Who it suits and who it does not suit
Vitreous is built for service companies with 5 to 50 employees, annual websites that need replacement, and owners who are not comfortable managing a website themselves. It works well for practices in industries where a web presence is expected but not a primary business tool. It does not suit companies that need rapid iteration, A/B testing of landing pages, or integration with complex back-office software. It is not the right fit for a retailer managing thousands of SKUs or for a startup that may pivot its messaging weekly.
What the first visit involves
Initial contact happens by email or phone. The owner will ask about current traffic (if you have an existing site), what the site needs to accomplish, and who your customers are. Most conversations take 15 to 20 minutes. If scope and budget align, you receive a one-page estimate and a simple contract. The firm then collects existing content (photos, text, service descriptions) from you or sources it during discovery; this is the part most clients underestimate. Design drafts go through two rounds of revision before launch.

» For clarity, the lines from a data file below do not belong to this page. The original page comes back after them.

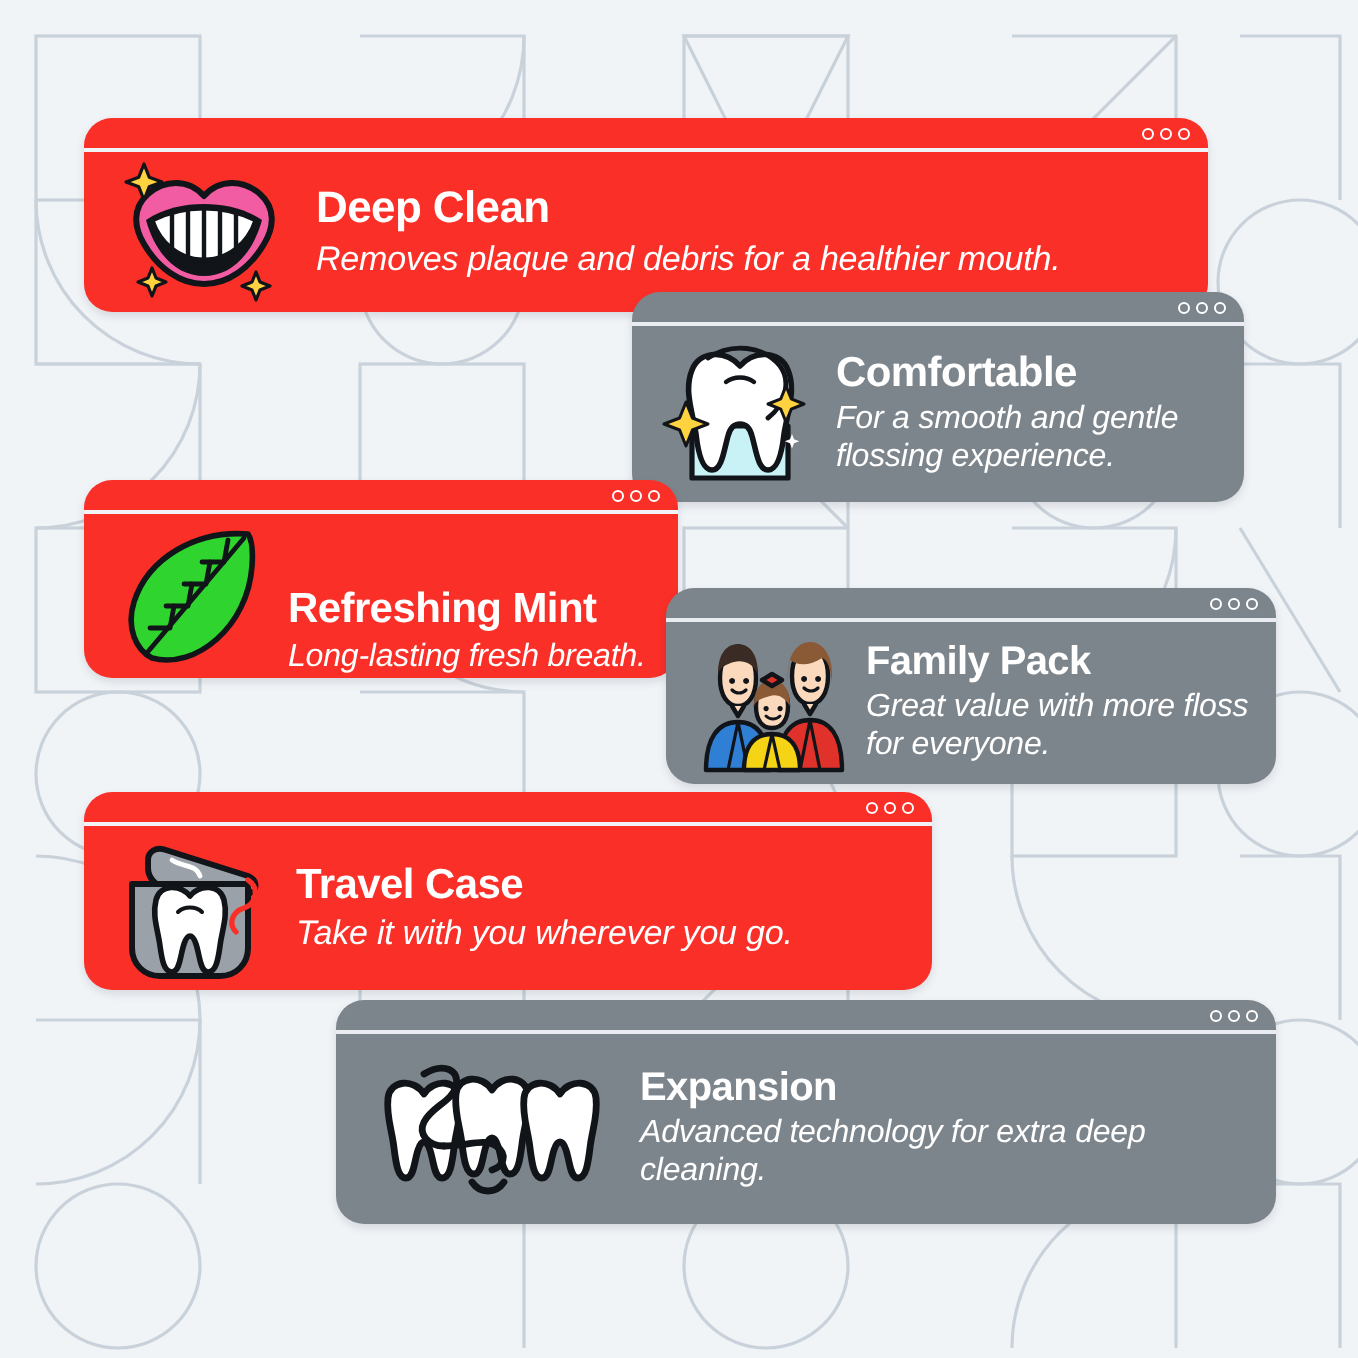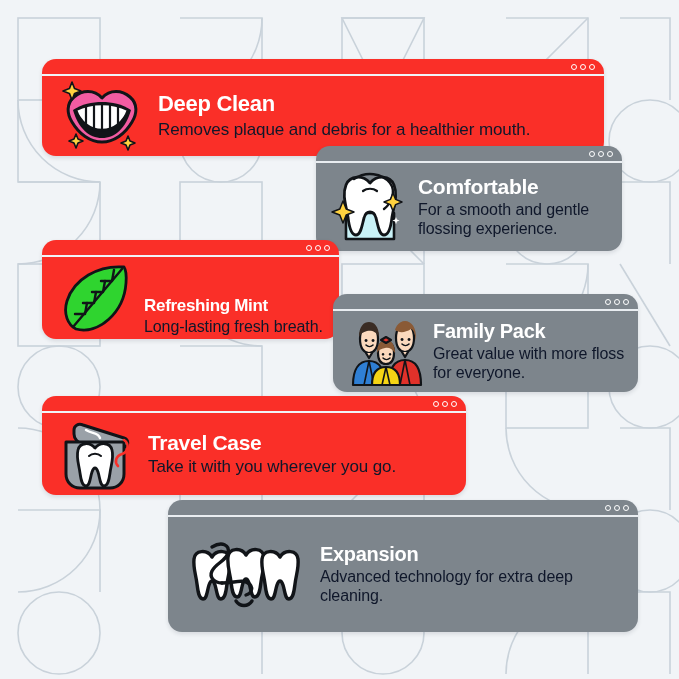"Removes plaque and debris for" .card-desc { color: #0f172a -> #ffffff; font-style: none -> italic }
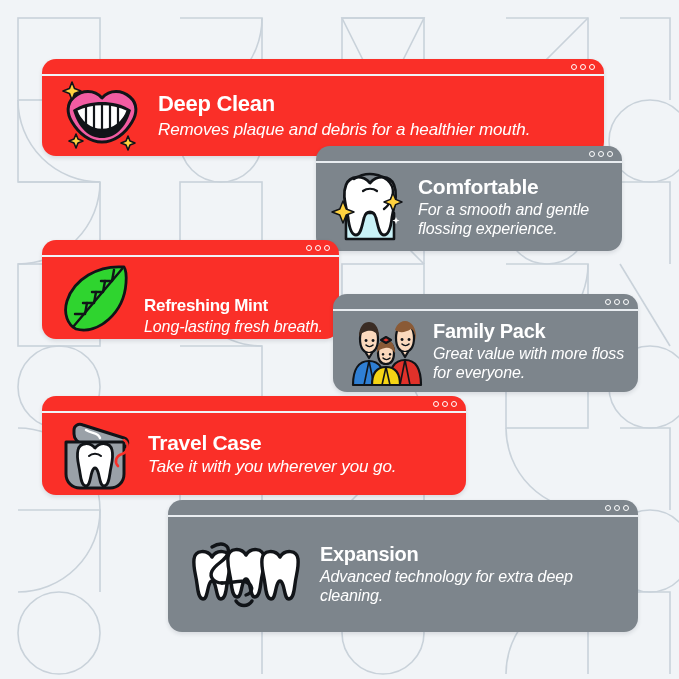"Refreshing Mint" #card-refreshing .card-title { font-size: 17px -> 21px }
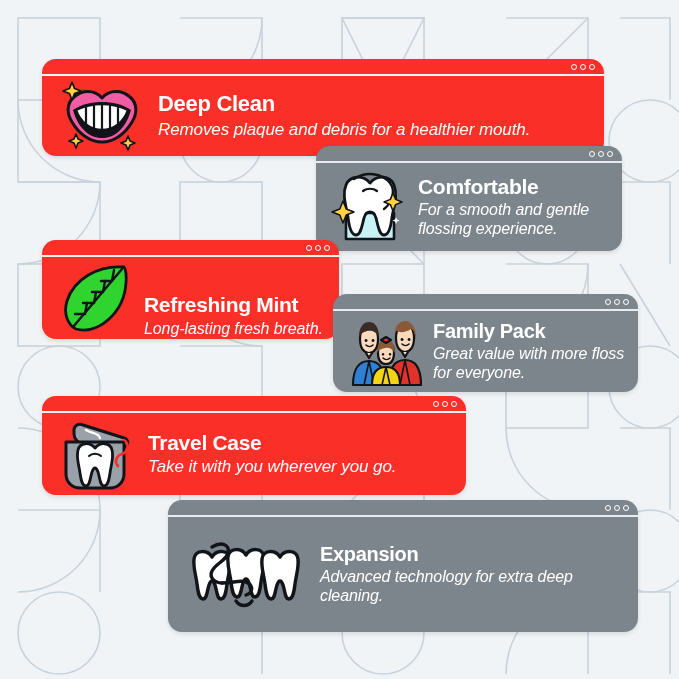"Expansion" #card-expansion { height: 132px -> 112px }
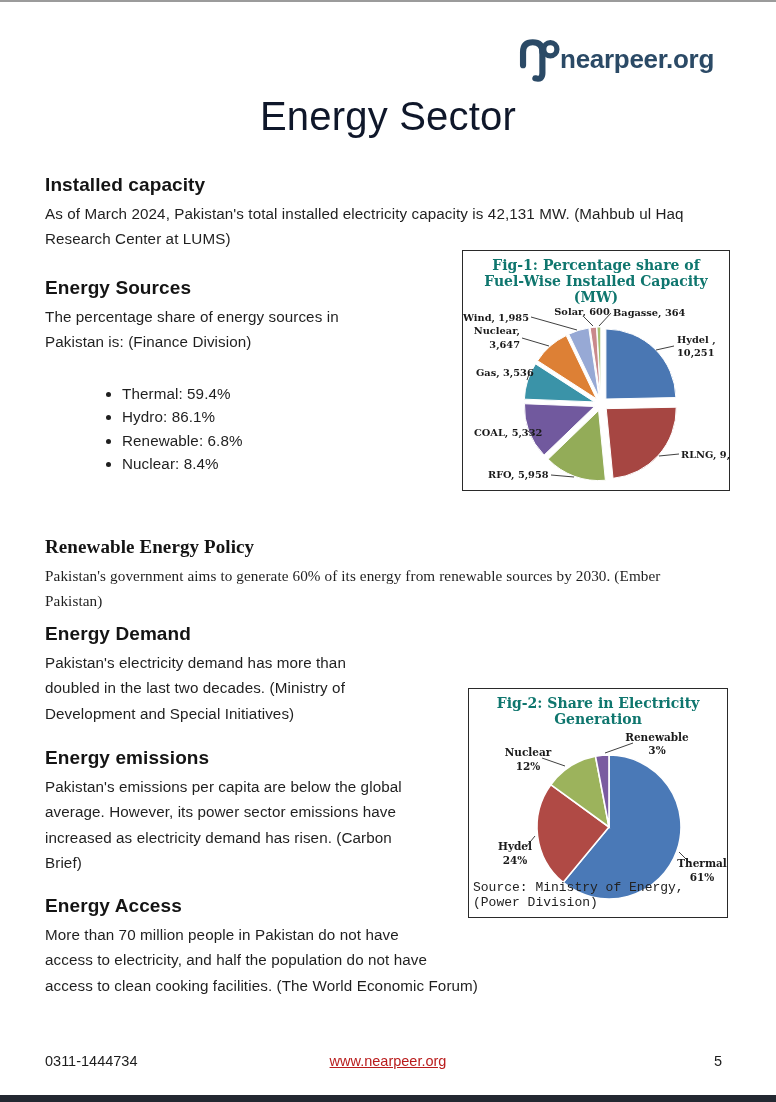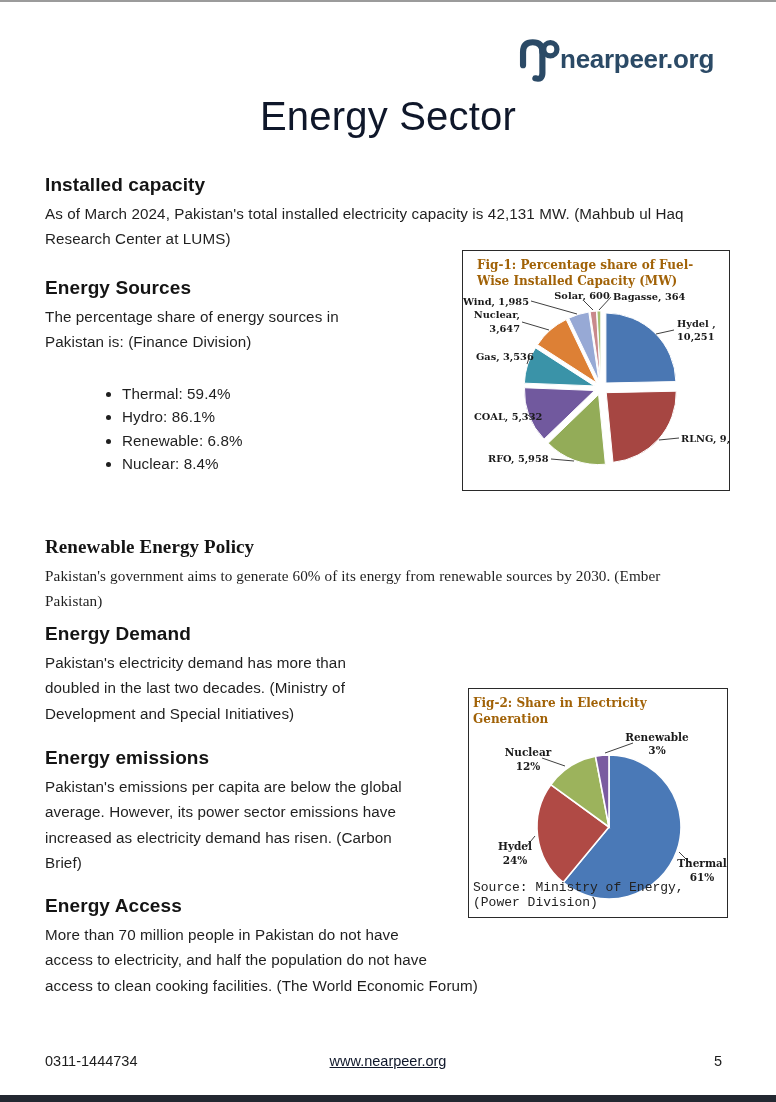"Fig-1: Percentage share of Fuel-Wise" .fig-title { color: #a16207 -> #0f766e; font-size: 12px -> 14px; text-align: none -> center }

Hours, parking, and logistics
Vitreous operates from a shared studio space in Canton; appointments are by request only, not walk-in. Most work happens remotely via email and Zoom. The Canton location has street parking; there is no dedicated lot. The firm's turnaround estimates depend on how quickly clients return feedback and provide content, so it is worth clarifying that at the start.
Vitreous fills the specific role of helping a service business move from an unusable or absent website to one that works, without spending six months in an agency's brand workshop.